Cavallo abuse too loud to ignore say Reds

Ed Jackson |

Josh Cavallo has called out crowd members making homophobic comments during an A-League game.
Josh Cavallo has called out crowd members making homophobic comments during an A-League game.

He’s been receiving abuse online and at matches since his highly public coming out in October, but the level of abuse directed at Josh Cavallo from the stands at Saturday’s A-League Men fixture at AAMI Park could not be ignored by the openly gay footballer.

Cavallo called out the homophobic abuse from the crowd late in Adelaide’s 1-1 draw with Melbourne Victory, saying he had “no words” to describe his disappointment in an Instagram post on Sunday.

In response league officials, Victory and AAMI Park are investigating and promising sanctions for any individual identified.

Reds chief executive Nathan Kosmina said Cavallo had been dealing with constant abuse since making international headlines in October when he came out via social media and the club’s online channels.

Kosmina said the “resilient” 22-year-old had been dealing well with the situation and was in a good headspace but the scale of Saturday’s abuse meant both player and club had to call it out.

“We had a discussion about the inevitability of this before 27 October,” Kosmina said.

“He’s arguably the highest profile men’s player in the A-League now, in terms of his global reach of his name and brand. 

“Our sport being global (that) means that he gets comments from all over the world.

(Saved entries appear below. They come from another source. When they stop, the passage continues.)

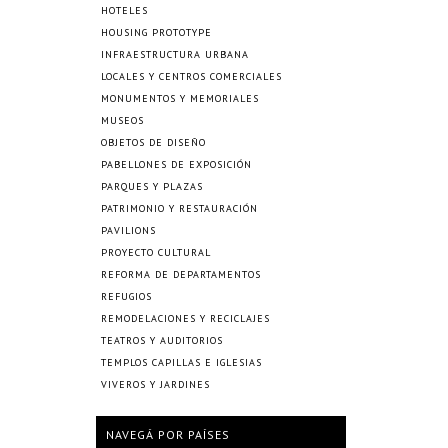
HOTELES
HOUSING PROTOTYPE
INFRAESTRUCTURA URBANA
LOCALES Y CENTROS COMERCIALES
MONUMENTOS Y MEMORIALES
MUSEOS
OBJETOS DE DISEÑO
PABELLONES DE EXPOSICIÓN
PARQUES Y PLAZAS
PATRIMONIO Y RESTAURACIÓN
PAVILIONS
PROYECTO CULTURAL
REFORMA DE DEPARTAMENTOS
REFUGIOS
REMODELACIONES Y RECICLAJES
TEATROS Y AUDITORIOS
TEMPLOS CAPILLAS E IGLESIAS
VIVEROS Y JARDINES
NAVEGÁ POR PAÍSES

The majority are positive but there’s an element that is negative. 

“He knows the good and the bad that come with it, this was a bridge too far in terms of the quantum of comments.

“Just went beyond what was acceptable.

“It’s never acceptable but it was just the collective voice coming out of that stand which Josh and we can’t tolerate.”

Kosmina said the abuse occurred as Cavallo was making his way past the stadium’s northern stand having been substituted out of the game.

Officials are using Cavallo’s account to scour both broadcast and CCTV footage in an attempt to identify individuals.

“Where this went a little too far was the quantum of it,” Kosmina said.

“It wasn’t an individual, it was more of a collective voice coming out of that northern stand and he said basically ‘enough’s enough, I’m calling this out’ and we’re right behind Josh.

“He’s in a good headspace but, as anyone would be, being abused online or in-person is obviously not a pleasant experience.”

Kosmina, who said Adelaide were looking to arrange a pride game in February to promote inclusion in professional sport, had a direct message to anyone engaging in the abuse.

“We don’t want you in our game. It’s as simple as that,” he said.

“It’s an element that needs to be weaned out. 20-30 years ago this is the sort of language that was probably more common, now it’s not acceptable.

“I don’t want my young boys at a game where abuse is being hurled from the stands. I don’t think any families do.”